Has anyone had success in dealing with a child like this and making a break through? I am on my last nerve with it. I would hate to make him leave, but my self esteem is shot, I am tired of wondering if I am going to get hit, and the fighting is driving me nuts. I have three other sons that I raised from toddlers and they are turned out fine and went on to good lives. I can not figure this kid out.


Any ideas???

admin answers:

I wish I had better ideas to share, I take care of my adopted brother who has equally disturbing but different issues.

You know that what you have here is a long and difficult future ahead of you both. It's important that you be healthy and be there for him though. It's not likely that these issues will be fixed before he is 18, maybe by 21 or 25 if he has a really lucky life and he tries hard.

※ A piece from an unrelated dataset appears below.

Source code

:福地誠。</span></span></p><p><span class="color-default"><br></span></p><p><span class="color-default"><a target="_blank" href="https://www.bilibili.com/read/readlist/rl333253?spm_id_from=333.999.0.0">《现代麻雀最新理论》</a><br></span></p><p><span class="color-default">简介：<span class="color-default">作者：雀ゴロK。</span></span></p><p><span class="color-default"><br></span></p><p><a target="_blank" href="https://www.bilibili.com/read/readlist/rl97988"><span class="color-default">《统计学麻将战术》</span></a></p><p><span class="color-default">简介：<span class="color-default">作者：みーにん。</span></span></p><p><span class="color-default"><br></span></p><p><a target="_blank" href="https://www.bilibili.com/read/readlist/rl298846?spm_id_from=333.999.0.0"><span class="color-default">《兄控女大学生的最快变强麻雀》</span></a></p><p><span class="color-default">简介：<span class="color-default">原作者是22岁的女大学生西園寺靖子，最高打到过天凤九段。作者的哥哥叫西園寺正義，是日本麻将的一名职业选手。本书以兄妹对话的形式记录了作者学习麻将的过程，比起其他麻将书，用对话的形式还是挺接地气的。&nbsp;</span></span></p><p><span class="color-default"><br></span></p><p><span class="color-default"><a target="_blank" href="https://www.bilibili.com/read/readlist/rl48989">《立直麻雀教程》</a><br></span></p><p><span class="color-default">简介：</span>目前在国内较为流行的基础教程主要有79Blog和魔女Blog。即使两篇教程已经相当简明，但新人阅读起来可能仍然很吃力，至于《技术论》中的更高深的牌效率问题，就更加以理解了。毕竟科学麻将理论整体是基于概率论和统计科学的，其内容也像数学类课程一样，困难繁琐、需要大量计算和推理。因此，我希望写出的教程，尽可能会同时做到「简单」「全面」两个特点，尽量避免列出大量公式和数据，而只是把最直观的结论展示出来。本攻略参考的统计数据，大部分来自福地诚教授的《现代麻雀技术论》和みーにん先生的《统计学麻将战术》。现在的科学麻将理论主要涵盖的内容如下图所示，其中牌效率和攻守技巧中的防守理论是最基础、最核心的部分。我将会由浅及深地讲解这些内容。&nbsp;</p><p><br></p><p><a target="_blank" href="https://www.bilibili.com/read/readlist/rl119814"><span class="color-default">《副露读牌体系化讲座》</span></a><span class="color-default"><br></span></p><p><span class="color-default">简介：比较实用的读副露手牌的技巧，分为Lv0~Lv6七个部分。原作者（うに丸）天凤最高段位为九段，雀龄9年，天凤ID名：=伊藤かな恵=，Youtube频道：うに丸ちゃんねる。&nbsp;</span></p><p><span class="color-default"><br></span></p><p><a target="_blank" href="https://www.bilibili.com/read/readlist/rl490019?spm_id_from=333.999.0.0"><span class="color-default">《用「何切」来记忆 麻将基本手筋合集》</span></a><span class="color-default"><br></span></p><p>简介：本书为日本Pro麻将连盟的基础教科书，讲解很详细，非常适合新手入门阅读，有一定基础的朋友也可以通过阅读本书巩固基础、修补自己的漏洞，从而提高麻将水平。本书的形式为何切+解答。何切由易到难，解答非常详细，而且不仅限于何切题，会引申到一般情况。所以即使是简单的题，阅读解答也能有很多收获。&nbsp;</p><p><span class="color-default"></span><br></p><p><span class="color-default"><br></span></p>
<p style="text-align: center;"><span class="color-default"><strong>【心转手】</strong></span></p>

It's most likely that he will be lying, cheating, manipulating and taking the hard road in life while creating pain for everyone around him for many years. The best thing that you can do is to take time for yourself to recharge (As often as possible!) and Read Read Read Read Read books about Reactive Attachment and BPD. Read books, read articles, subscribe to journals, watch movies, and keep talking to people who deal with similar problems.

He will need love and support more than 99% of other people out there but you have to keep learning new ways of handling the trouble he is going to get himself into.

Try hard to inspire him to know that there is a different way to live and it's up to him to figure out what that is.